While hanging out with legendary big-band drummer Sonny Payne at a Fillmore Auditorium Count Basie show in San Fransisco, Hart was introduced to Kreutzmann by an anonymous stranger; the two immediately hit it off. After Basie’s set ended, they grabbed two pairs of Payne’s drumsticks and made their way to a Janis Joplin show. “We walked all the way across town, playing on garbage cans, sign posts, cars, bumpers, and had a drum-bonding time,” says Hart by phone from his studio.
Afterwards, they met on several occasions for industrially set drum sessions and, eventually, Hart joined Kreutzmann in the Dead, a lifelong friendship was formed.
“We’re drum brothers, and over thousands and thousands of hours of playing, it’s evolved. We can really do together what we can’t do apart. It’s chemistry and how we agree on rhythm—it has to be greater than the parts or there’s no reason to do it,” Hart says.

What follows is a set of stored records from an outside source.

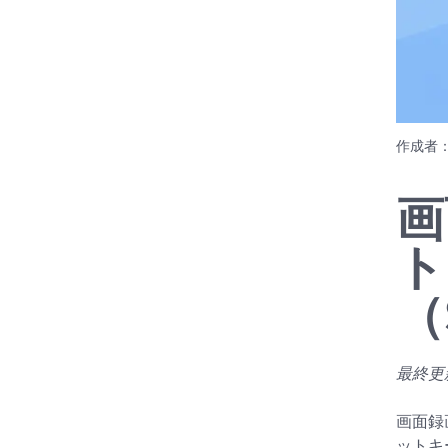
作成者
画
ト
（
最終更新日
画面録
ットキ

After the Dead disbanded in 1995 after Jerry Garcia’s death, each has had several new projects, including one together called Rhythm Devils. The name—originated by Deadheads—derived from lengthy, improvisational drum duels during most Grateful Dead concerts. Sikiru Adepoju (talking drum), Davey Knowles (guitar, vocals) and Andy Hess (bass) will join the Rhythm Devils tour this summer, as will guitarist and looping guru Keller Williams. “There’s a lot of enthusiasm. It’s new for Keller—it’s a stretch. We thought it’d be a real good experiment because [Williams] is so rhythmically inclined and he’d make an interesting conversationalist,” Hart says.
The music’s not just drums in space; it has big grooves, too. The metaphysically inclined Hart says, “It throbs and pulses ... the basic elements of the universe.”
Hart says the preparation for the tour has been extensive and exhausting. They’ll perform Grateful Dead and new songs, some written by former Dead songwriter and longtime collaborator Robert Hunter. “[Hunter] adds the whole mythic image and wonderful depth to the song’s content. Having him write for you is a great boon,” Hart says.
Hart owns thousands of percussive devices, and they’ve never all been in one place because of sheer volume. While perhaps out of control as a collector, he loves every one for its unique sonic coloring and feeling, from American handcrafted snares to jungle drums. They could never all be brought onto one stage, until now, thanks to what he calls “the tool of the future.”
Since the ’70s, he’s cataloged thousands of sounds from across the globe into his playable, electronic encyclopedia called Random Access Musical Universe, or RAMU. “If you have a sound you love, you must sample it,” Hart says. To conjure the exotic and interesting, there are pressure-sensitive pads in different keys, with additional pads for finger-tapping work and numerous knobs to adjust different settings.
“RAMU is my database, my sound droid, my jukebox, my constant companion and my great love. Now, it’s very sophisticated and has taken a giant leap. This is where man meets machine ... and wins, hopefully,” says Hart.
While embracing electronics, the Rhythm Devils will still bang on skins and real drums with their sticks and hands. It’s just another way the lifelong drum brothers have evolved in creating syncopated sounds. “It takes ingredients to make a harmonious rhythm life. We are both sworn to the drum. We took an oath even before we met each other. We have a certain dedication to the instrument and to each other,” Hart says.
It’s a camaraderie transcending loyalty, kept somewhere in the cosmos of vibratory patterns.